Executive Function Performance Test (Baum et al, 2008)

  • Designed for: Adults with psychiatric disorders and people with neurological conditions
  • Client Can Do: Complete four IADL tasks: paying bills, medication management, use of telephone, and a cooking task; graded cues are provided as needed
  • Measures: Assesses executive function skills including safety, organization, sequencing, initiation, and judgment; used to define level of assistance for functional tasks
  • Time: Typically 60 to 90 minutes; requires access to a space for cooking; can be used in home, clinical, or community settings
  • Tool Model: No specific model, but consistent with several models that include an emphasis on functional performance

Performance Assessment of Self-Care (Holm & Rogers, 2008)

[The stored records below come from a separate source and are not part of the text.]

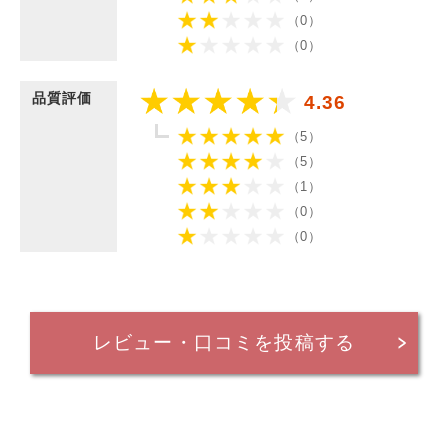
（0）
（0）
品質評価
4.36
（5）
（5）
（1）
（0）
（0）
レビュー・口コミを投稿する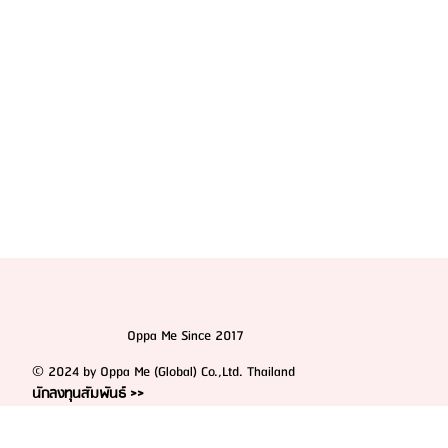
Oppa Me Since 2017
© 2024 by Oppa Me (Global) Co.,Ltd. Thailand
นักลงทุนสัมพันธ์ >>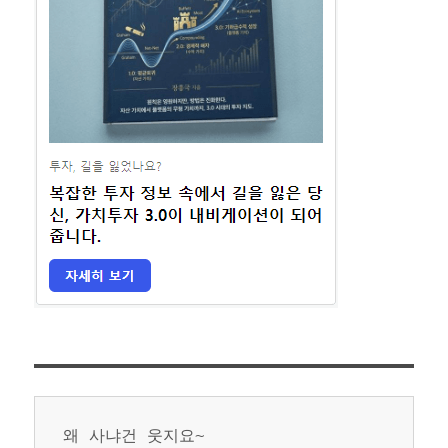
왜 사냐건 웃지요~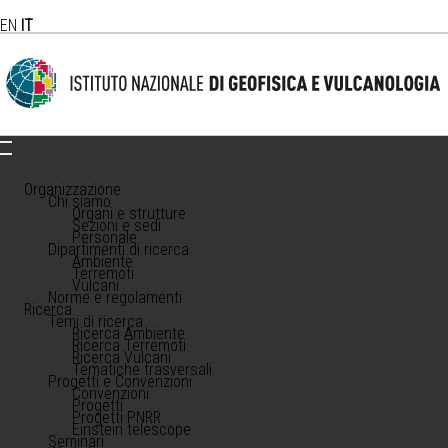
EN
IT
Organizzazione
Chi siamo
Organi e strutture
Sezioni e sedi
Personale
Dipartimenti di ricerca
Ambiente
Terremoti
Vulcani
Norme e regolamenti
Ricerca
Temi di ricerca
Ricerca Ambiente
Ricerca Terremoti
Ricerca Vulcani
Tematiche trasversali
Progetti e Convenzioni
Convenzioni
Progetti
Progetti PNRR
Einstein telescope
Seminari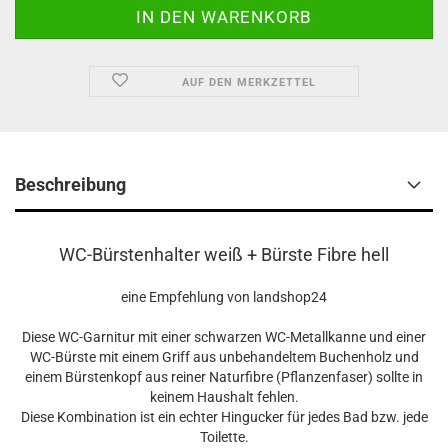
AUF DEN MERKZETTEL
Beschreibung
WC-Bürstenhalter weiß + Bürste Fibre hell
eine Empfehlung von landshop24
Diese WC-Garnitur mit einer schwarzen WC-Metallkanne und einer
WC-Bürste mit einem Griff aus unbehandeltem Buchenholz und
einem Bürstenkopf aus reiner Naturfibre (Pflanzenfaser) sollte in
keinem Haushalt fehlen.
Diese Kombination ist ein echter Hingucker für jedes Bad bzw. jede
Toilette.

  • Designed for: Can be used with adolescents and adults with cognitive, physical, or behavioral impairments
  • Client Can Do: Person completes Performance Assessment of Self-Care Skills (PASS) tasks that are relevant to his or her life situation
  • Measures: Person's ability to live independently and safely in the community by assessing performance on various ADLS and JADLS
  • Time: Can use tasks that are accessible within the space/setting; may not be private space to assess BADLs; requires OTR to have several types of items on hand; must be able to self-develop tasks that fit within setting
  • Tool Model: No specific model, but consistent with several models that include an emphasis on functional performance

Evaluation Process

  • Evaluation is a complex process but one of the most critical responsibilities of the practitioner.
  • Evaluation should always be a person-centered process.
  • Different mental health practice settings may dictate different appoaches to evaluation but overall the process of evaluation unfolds in a predictable pattern of steps.
  • These include: screen data to guide therapeutic reasoning, consider key outcomes, choose assessments, administer assessments, generate an occupational profile, analyze occupational performance, synthesize data and set goals, reevaluate, and measure outcomes.
  • Each step in the evaluation process requires the practitioner to apply therapeutic reasoning processes.
  • The practitioner who intentionally reflects on each step in the process is more likely to maintain an evidence-based, occupation-focused, and person-centered approach to evaluation.
  • Validation of therapeutic reasoning can occur with triangulating data, performing validity checks, and using valid and reliable tools.
  • A variety of valid reliable assessment tools exist and a practitioner must choose intentionally so that the data collected informs key outcomes for the individual and for occupational therapy programming.
  • Effective assessment methods include interviews, self-report tools, and performance assessments.